Vorliegender Text.
Die Hamburger Band Tocotronic hat schon wieder eine neue Platte fertiggestellt – schöne Grüße aus dem Egoland

Dezember 1994: In einer nach Renovierung schreienden, jedoch aus Geldmangel nicht erhörten Fabriketage sitzen drei junge Männer, die zwei Omawörter evozieren: „Flegel“ und „lümmeln“. Die Flegel sind Jan, Dirk und Arne von Tocotronic, einer „neuen Hamburger Hoffhungsträger-Band“, wie der Untergrund hysterisch kräht. Und sie lümmeln sich in der Sperrmüllsitzgruppe des Hamburger Labels L´Age D´or. Gerade haben sie ihre erste Platte eingespielt, sie wird „Digital ist besser“ heißen, nur auf CD erhältlich sein (besser? nein: billiger!) und in den Medien für großes Aufsehen sorgen. Von „den deutschen Nirvana“, wird die Rede sein, von „Thomas-Bernhard-inspirierten Moll-Chords“. Von Anti-Prinzipien und „Kuschelpunk“. Ein halbes Jahr später werden Tocotronic urplötzlich eine EP veröffentlichen, auf der sie kokett all die Interpretationen ins Leere laufen lassen: „Es ist einfach Rockmusik!“ Wie immer halb bier- und halb todernst. Doch gerade, im Dezember ’94, gibt’s noch viel zu regeln vor dem Sturm (und Dosenbier von Aldi gegenüber). Die drei sind gram: Im Vorprogramm von Blumfeld auftreten – gerne, nicht aber ohne Gage. „Wenn auch nur 100 Mark, egal, aber nicht nichts.“ Schönes Motto.

März 1996: Zwischen Vertriebsleitern und PR-Spezialisten sitzen zwei deplazierte junge Menschen in der Kantine eines großen Musikkonzerns. Gutgelaunt analysieren sie einen Salat. Es sind Arne und Jan von Tocotronic. Sänger Dirk kommt alsbald hinzu und erzählt, daß soeben sein ganzes Tablett „mit Cola und allem“ kurz vor der Kasse runtergerutscht ist, Riesenschweinerei. Der Nachbartisch guckt schon geschlossen rüber. Es ist etwas peinlich.

Wenn man sonst mit deutschen Jungmusikern plaudert, die soeben ihre erste Platte bei der großen Plattenfirma veröffentlicht haben und mit glänzenden Augen von einer ! „Major-Company“ bramarbasieren, scharrt man gelangweilt mit den Füßen. „Kreativ reingeredet“ habe niemand, und alles nicht schlimm, sondern super, echt. Von Tocotronic werden solche Sätze nicht zu hören sein, denen ist das schnuppe, echt.

Aufgabe 1. Schreibe die gezeigten Zeilen von ihrem Anfang bis einschließlich der Zeile mit „Reading left to“ wortgetreu ab. Lass die Bilder dabei weg.

Gezeigte Zeilen.
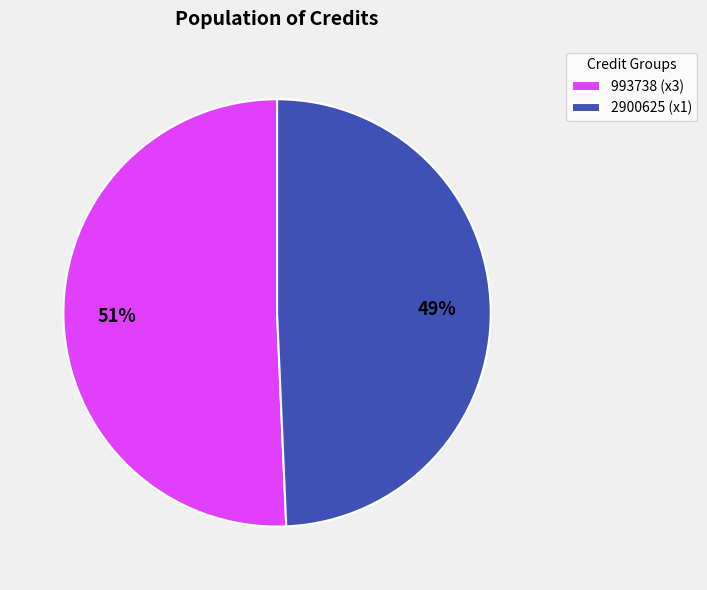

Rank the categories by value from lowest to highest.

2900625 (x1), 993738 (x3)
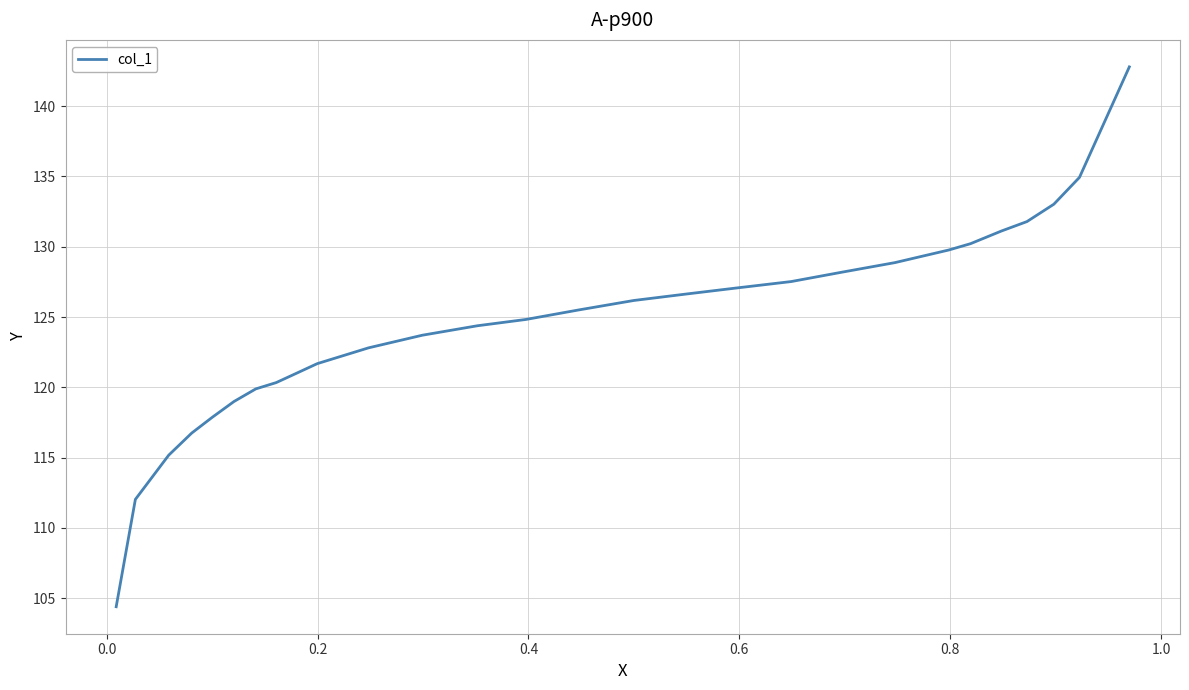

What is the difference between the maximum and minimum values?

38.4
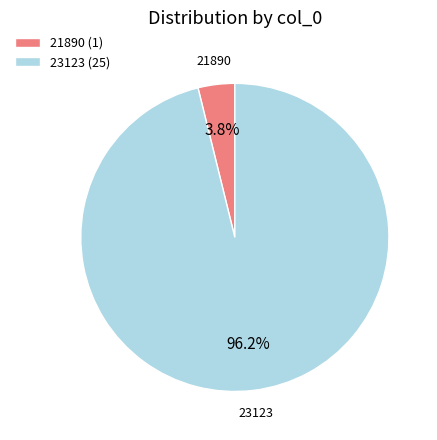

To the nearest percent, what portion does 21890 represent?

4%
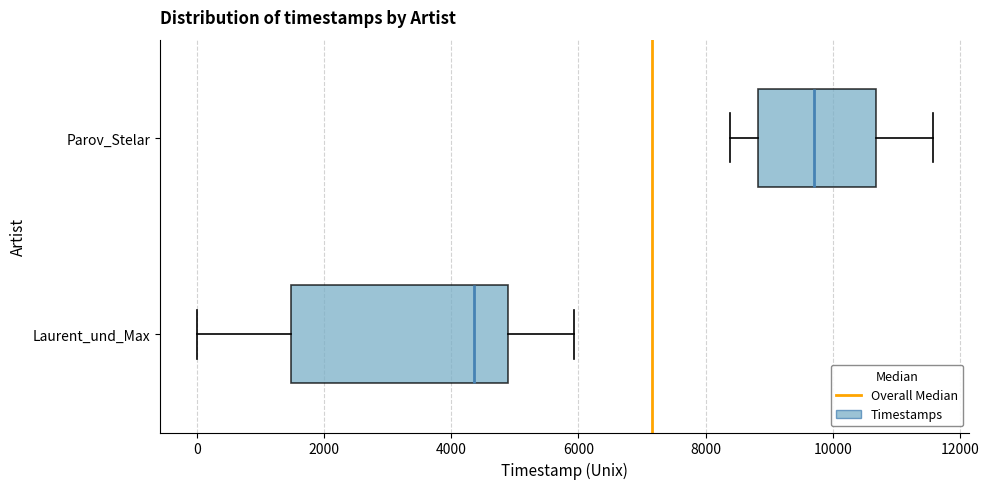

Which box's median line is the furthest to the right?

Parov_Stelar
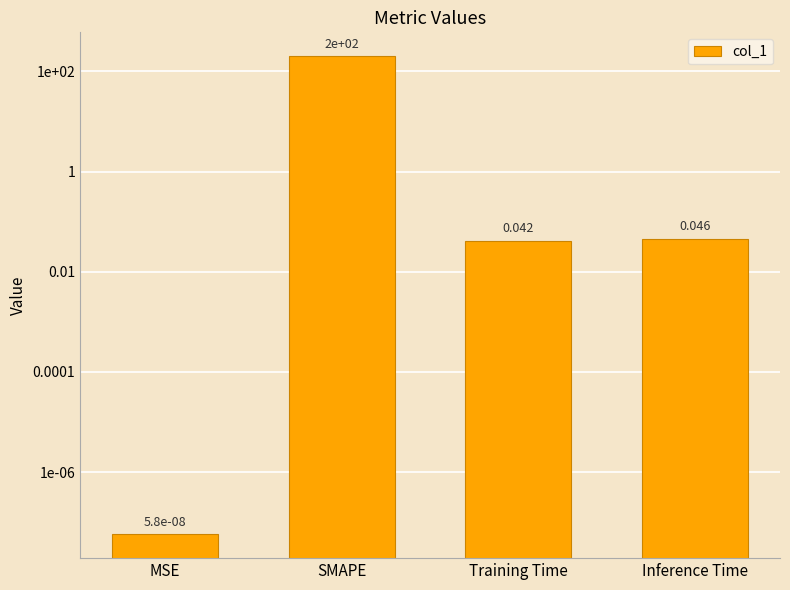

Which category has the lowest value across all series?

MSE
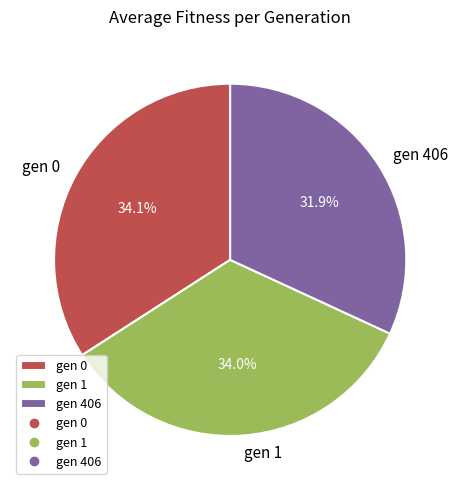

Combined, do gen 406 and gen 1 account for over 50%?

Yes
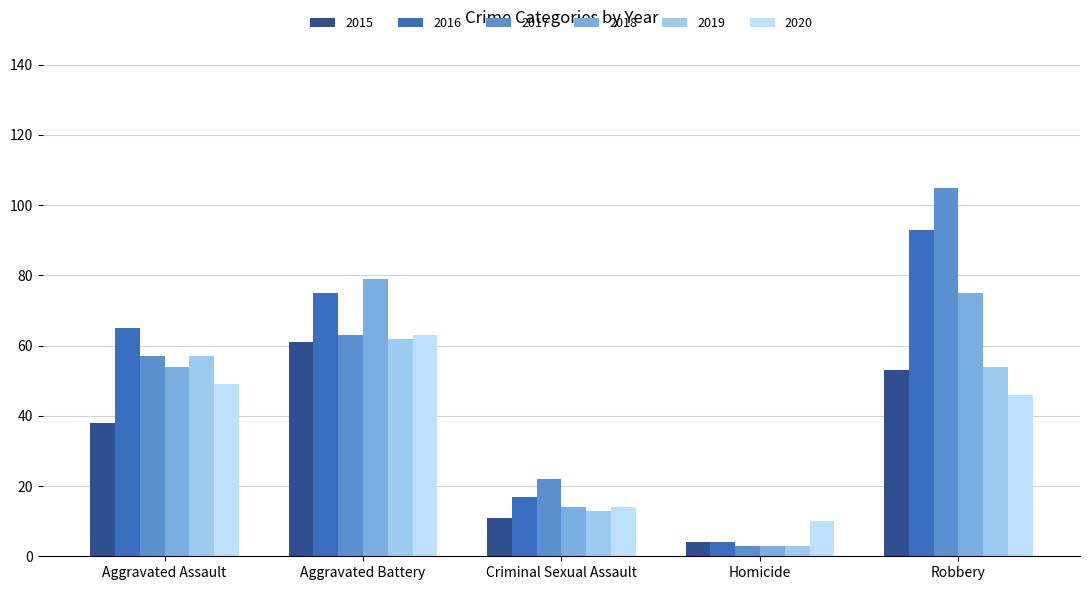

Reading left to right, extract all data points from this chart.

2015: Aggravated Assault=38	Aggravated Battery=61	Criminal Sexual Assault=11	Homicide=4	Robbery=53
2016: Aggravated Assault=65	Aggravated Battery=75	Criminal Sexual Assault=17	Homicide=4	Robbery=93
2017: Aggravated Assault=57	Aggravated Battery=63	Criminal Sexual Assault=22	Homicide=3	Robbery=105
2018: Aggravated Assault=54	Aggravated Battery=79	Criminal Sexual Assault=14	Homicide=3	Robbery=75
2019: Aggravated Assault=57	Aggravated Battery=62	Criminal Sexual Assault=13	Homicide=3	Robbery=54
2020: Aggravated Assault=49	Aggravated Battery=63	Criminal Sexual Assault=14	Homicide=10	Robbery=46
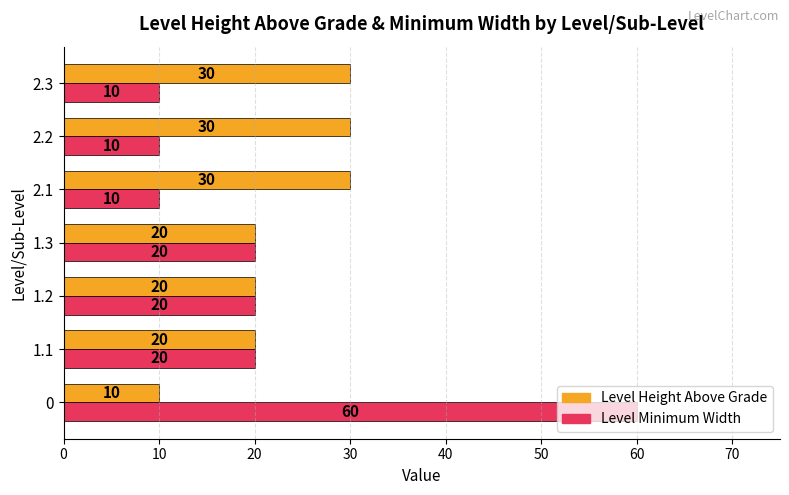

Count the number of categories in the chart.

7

Aufgabe 2. Welchen Titel wird die erste Platte von Tocotronic laut dem Text über die Band tragen?

Antwortbereich 1.
Rank the categories by value from lowest to highest.

2900625 (x1), 993738 (x3)

What is the difference between the maximum and minimum values?

38.4

To the nearest percent, what portion does 21890 represent?

4%

Which box's median line is the furthest to the right?

Parov_Stelar

Which category has the lowest value across all series?

MSE

Combined, do gen 406 and gen 1 account for over 50%?

Yes

Reading left to right, extract all data points from this chart.

Antwortbereich 2. Sie wird „Digital ist besser“ heißen.